Additionally, the condensation projections 157 and thermally conductive conduit 155, as well as the interior wall of the pressurized condenser 110, may further include surfaces, with or without microtexturing, that aides in the condensation of water from the overpressurized moisture laden air. The surface may be hydrophilic surface, hydrophobic surfaces or combinations of the two. Further these surfaces may include microtexturing that aids the condensation process such as a plurality of microprojections, a plurality of microindents or combinations of the two. Finally, the surfaces may be laminar with a porous hydrophilic structure.

There is also a water recovery outlet that has a water recovery conduit extending to a water reservoir. Preferably there is a water pump that is intermediate between the water recovery outlet and the water reservoir.

In one embodiment of the present invention, illustrated in FIG. 1, the pressurized condenser 110, is located on source of non-potable water, such as sea water or heavily contaminated lake water. The pressurized condenser 110 maintains its position on the surface of the water via floats 210 attached to the pressurized condenser 110. In order to maintain its horizontal position the pressurized condenser is anchored to the seabed or lake bed using at least one anchor 220 and either flexible or inflexible anchor guides 225 that extend between the anchors 220 and the pressurized condenser 110. In the preferred embodiment, the anchor guides 225 attach to the pressurized condenser 110 with slip rings 227 or other like movable mechanism that allow the pressurized condenser to move with wave motion as needed.
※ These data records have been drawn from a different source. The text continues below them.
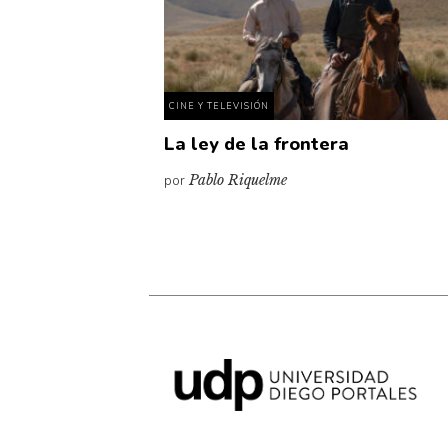
CINE Y TELEVISIÓN
La ley de la frontera
por
Pablo Riquelme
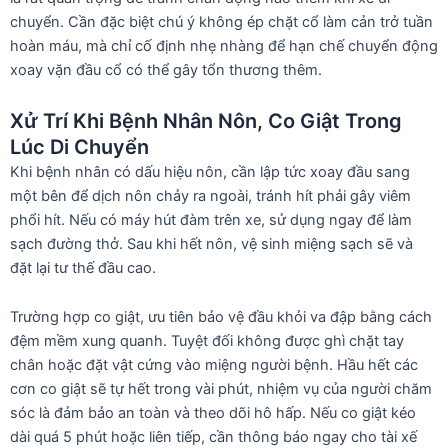
chuyển. Cần đặc biệt chú ý không ép chặt cổ làm cản trở tuần
hoàn máu, mà chỉ cố định nhẹ nhàng để hạn chế chuyển động
xoay vặn đầu cổ có thể gây tổn thương thêm.
Xử Trí Khi Bệnh Nhân Nôn, Co Giật Trong
Lúc Di Chuyển
Khi bệnh nhân có dấu hiệu nôn, cần lập tức xoay đầu sang
một bên để dịch nôn chảy ra ngoài, tránh hít phải gây viêm
phổi hít. Nếu có máy hút đàm trên xe, sử dụng ngay để làm
sạch đường thở. Sau khi hết nôn, vệ sinh miệng sạch sẽ và
đặt lại tư thế đầu cao.
Trường hợp co giật, ưu tiên bảo vệ đầu khỏi va đập bằng cách
đệm mềm xung quanh. Tuyệt đối không được ghì chặt tay
chân hoặc đặt vật cứng vào miệng người bệnh. Hầu hết các
cơn co giật sẽ tự hết trong vài phút, nhiệm vụ của người chăm
sóc là đảm bảo an toàn và theo dõi hô hấp. Nếu co giật kéo
dài quá 5 phút hoặc liên tiếp, cần thông báo ngay cho tài xế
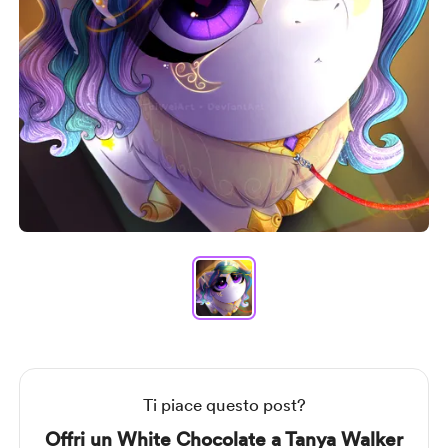
Item
1
of
1
Item
1
of
1
Ti piace questo post?
Offri un White Chocolate a Tanya Walker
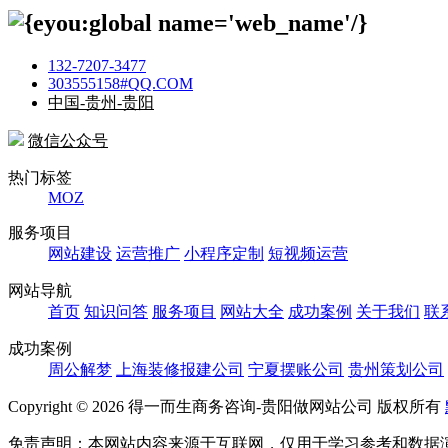
132-7207-3477
303555158#QQ.COM
中国-贵州-贵阳
微信公众号
热门标签
MOZ
服务项目
网站建设
运营推广
小程序定制
短视频运营
网站导航
首页
知识问答
服务项目
网站大全
成功案例
关于我们
联
成功案例
周公解梦
上海装修报建公司
宁夏摆账公司
贵州策划公司
Copyright ©
2026 得一而生商务咨询-贵阳做网站公司 版权所有
免责声明：本网站内容来源于互联网，仅用于学习参考和数据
In an alternate embodiment, illustrated in FIG. 2, the pressurized condenser 110 may be lowered underneath the water to aid in heat transport away from the moisture laden air. A further benefit to locating the pressurized condenser may be that it eases the energy burden of pressurizing the moisture laden air. In this embodiment a float may be included to contain control and other mechanisms. Also in this embodiment, located within the pressurized condenser 110, may be a piston assembly that allows the volume of the pressurized condenser 110 to decrease as the condenser 110 is lowered underwater.

In both embodiments, the power needed to run the various pumps may come from the electrical grid, or, as illustrated in FIGS. 1 and 2, it may come from alternative energy means such as solar or wind power, or combinations of the two.
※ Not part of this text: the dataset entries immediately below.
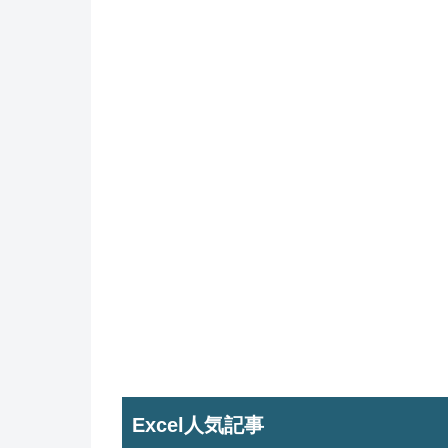
Excel人気記事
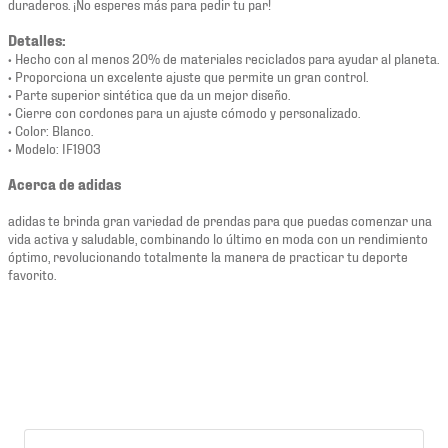
duraderos. ¡No esperes más para pedir tu par!
Detalles:
• Hecho con al menos 20% de materiales reciclados para ayudar al planeta.
• Proporciona un excelente ajuste que permite un gran control.
• Parte superior sintética que da un mejor diseño.
• Cierre con cordones para un ajuste cómodo y personalizado.
• Color: Blanco.
• Modelo: IF1903
Acerca de adidas
adidas te brinda gran variedad de prendas para que puedas comenzar una
vida activa y saludable, combinando lo último en moda con un rendimiento
óptimo, revolucionando totalmente la manera de practicar tu deporte
favorito.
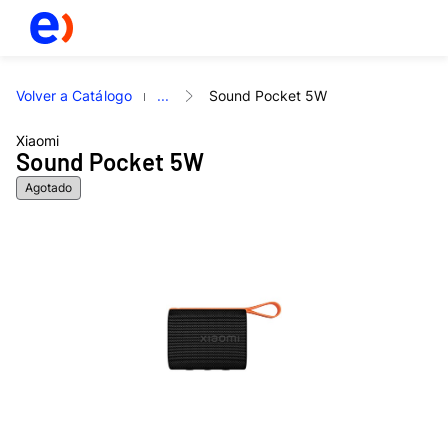
Volver a Catálogo
...
Sound Pocket 5W
Xiaomi
Sound Pocket 5W
Agotado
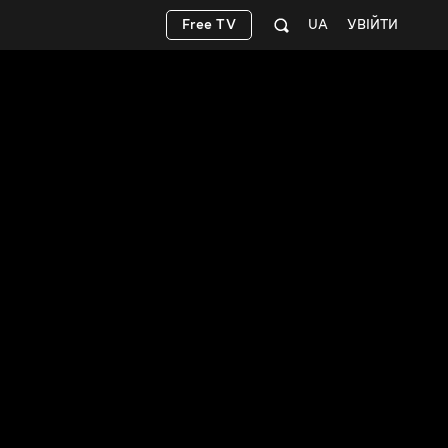
Free TV
UA
УВІЙТИ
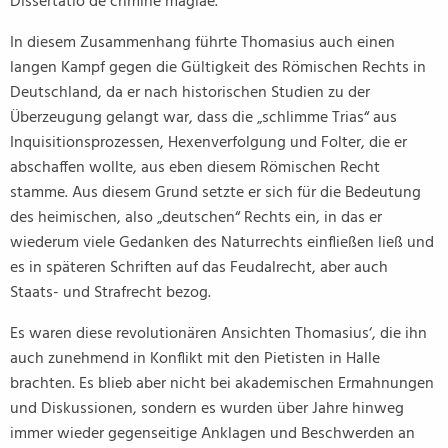
Dissertatio de crimine magiae.
In diesem Zusammenhang führte Thomasius auch einen
langen Kampf gegen die Gültigkeit des Römischen Rechts in
Deutschland, da er nach historischen Studien zu der
Überzeugung gelangt war, dass die „schlimme Trias“ aus
Inquisitionsprozessen, Hexenverfolgung und Folter, die er
abschaffen wollte, aus eben diesem Römischen Recht
stamme. Aus diesem Grund setzte er sich für die Bedeutung
des heimischen, also „deutschen“ Rechts ein, in das er
wiederum viele Gedanken des Naturrechts einfließen ließ und
es in späteren Schriften auf das Feudalrecht, aber auch
Staats- und Strafrecht bezog.
Es waren diese revolutionären Ansichten Thomasius‘, die ihn
auch zunehmend in Konflikt mit den Pietisten in Halle
brachten. Es blieb aber nicht bei akademischen Ermahnungen
und Diskussionen, sondern es wurden über Jahre hinweg
immer wieder gegenseitige Anklagen und Beschwerden an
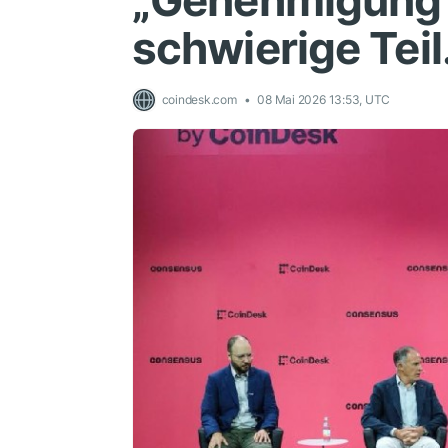
„Genehmigung“.
schwierige Teil
coindesk.com
08 Mai 2026 13:53, UTC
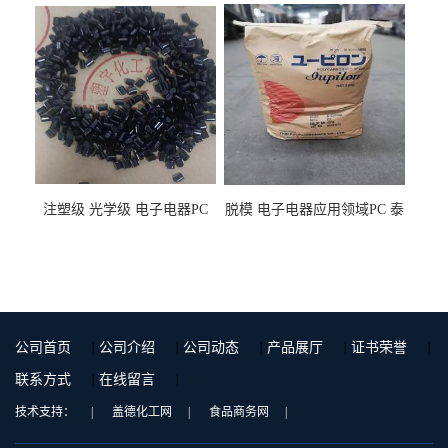
用料
注塑级 光学级 电子电器PC
脱模 电子电器应用领域PC 泰
泰国三菱工程 GSN2030KR-
国三菱工程 S-3000VR 注塑级
9001 增强级
公司首页
|
公司介绍
|
公司动态
|
产品展厅
|
证书荣誉
|
联系方式
|
在线留言
|
技术支持：
|
盖德化工网
|
食品商务网
|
The preferred embodiment of the invention is described above in the Drawings and Description of Preferred Embodiments. While these descriptions directly describe the above embodiments, it is understood that those skilled in the art may conceive modifications and/or variations to the specific embodiments shown and described herein. Any such modifications or variations that fall within the purview of this description are intended to be included therein as well. Unless specifically noted, it is the intention of the inventor that the words and phrases in the specification and claims be given the ordinary and accustomed meanings to those of ordinary skill in the applicable art(s). The foregoing description of a preferred embodiment and best mode of the invention known to the applicant at the time of filing the application has been presented and is intended for the purposes of illustration and description. It is not intended to be exhaustive or to limit the invention to the precise form disclosed, and many modifications and variations are possible in the light of the above teachings. The embodiment was chosen and described in order to best explain the principles of the invention and its practical application and to enable others skilled in the art to best utilize the invention in various embodiments and with various modifications as are suited to the particular use contemplated.